» TASK DATA
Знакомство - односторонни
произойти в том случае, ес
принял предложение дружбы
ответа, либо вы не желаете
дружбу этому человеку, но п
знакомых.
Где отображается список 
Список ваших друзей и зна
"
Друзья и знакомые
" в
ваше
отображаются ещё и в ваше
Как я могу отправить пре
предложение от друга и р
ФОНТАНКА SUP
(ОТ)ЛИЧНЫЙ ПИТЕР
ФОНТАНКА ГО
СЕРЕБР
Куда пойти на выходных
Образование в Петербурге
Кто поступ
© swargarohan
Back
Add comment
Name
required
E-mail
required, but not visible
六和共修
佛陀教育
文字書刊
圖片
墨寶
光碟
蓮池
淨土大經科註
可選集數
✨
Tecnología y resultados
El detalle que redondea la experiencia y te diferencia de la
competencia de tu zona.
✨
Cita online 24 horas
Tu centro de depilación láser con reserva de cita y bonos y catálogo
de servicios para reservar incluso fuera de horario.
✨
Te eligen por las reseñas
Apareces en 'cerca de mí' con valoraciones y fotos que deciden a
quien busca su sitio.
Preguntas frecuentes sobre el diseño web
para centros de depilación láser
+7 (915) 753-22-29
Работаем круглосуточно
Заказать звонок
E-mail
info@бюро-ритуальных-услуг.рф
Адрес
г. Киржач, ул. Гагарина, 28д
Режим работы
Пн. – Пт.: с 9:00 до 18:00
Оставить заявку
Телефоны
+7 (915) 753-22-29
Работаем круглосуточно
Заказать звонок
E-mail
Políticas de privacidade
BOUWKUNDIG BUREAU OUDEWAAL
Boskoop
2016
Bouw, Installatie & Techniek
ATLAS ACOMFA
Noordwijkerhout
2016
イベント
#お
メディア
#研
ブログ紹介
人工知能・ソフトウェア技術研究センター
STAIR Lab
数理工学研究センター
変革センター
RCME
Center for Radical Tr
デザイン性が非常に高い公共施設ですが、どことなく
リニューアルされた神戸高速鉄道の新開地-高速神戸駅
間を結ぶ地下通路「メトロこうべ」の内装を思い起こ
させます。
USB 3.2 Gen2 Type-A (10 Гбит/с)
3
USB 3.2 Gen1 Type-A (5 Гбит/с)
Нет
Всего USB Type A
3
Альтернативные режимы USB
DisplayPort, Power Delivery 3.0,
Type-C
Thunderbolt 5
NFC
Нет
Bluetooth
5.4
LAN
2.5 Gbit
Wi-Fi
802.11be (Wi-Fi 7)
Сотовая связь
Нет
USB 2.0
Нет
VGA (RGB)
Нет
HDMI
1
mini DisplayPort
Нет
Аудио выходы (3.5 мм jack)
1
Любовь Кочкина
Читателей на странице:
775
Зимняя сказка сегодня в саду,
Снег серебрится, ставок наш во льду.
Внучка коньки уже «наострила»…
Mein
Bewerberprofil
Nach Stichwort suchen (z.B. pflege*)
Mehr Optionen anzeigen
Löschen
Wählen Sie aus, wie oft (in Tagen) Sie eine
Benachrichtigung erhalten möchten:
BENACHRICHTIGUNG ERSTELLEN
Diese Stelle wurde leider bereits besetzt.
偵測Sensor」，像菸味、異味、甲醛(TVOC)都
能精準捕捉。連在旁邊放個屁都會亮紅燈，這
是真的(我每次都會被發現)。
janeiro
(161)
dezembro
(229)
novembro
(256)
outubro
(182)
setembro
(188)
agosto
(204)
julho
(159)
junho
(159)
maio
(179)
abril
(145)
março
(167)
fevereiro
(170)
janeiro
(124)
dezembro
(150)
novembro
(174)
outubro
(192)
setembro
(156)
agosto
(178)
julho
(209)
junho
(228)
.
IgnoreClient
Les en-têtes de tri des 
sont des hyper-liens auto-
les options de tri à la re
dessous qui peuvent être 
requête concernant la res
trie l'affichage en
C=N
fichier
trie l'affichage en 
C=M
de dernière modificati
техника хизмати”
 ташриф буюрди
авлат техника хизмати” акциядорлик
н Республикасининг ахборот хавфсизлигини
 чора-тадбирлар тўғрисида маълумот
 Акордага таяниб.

» ASSIGNMENT
Your answer should be the lines from the one containing "sont des hyper-liens" through the end of the records, both included, output exactly and with nothing added.

» OUTPUT FOR THIS EXERCISE
sont des hyper-liens auto-
les options de tri à la re
dessous qui peuvent être 
requête concernant la res
trie l'affichage en
C=N
fichier
trie l'affichage en 
C=M
de dernière modificati
техника хизмати”
 ташриф буюрди
авлат техника хизмати” акциядорлик
н Республикасининг ахборот хавфсизлигини
 чора-тадбирлар тўғрисида маълумот
 Акордага таяниб.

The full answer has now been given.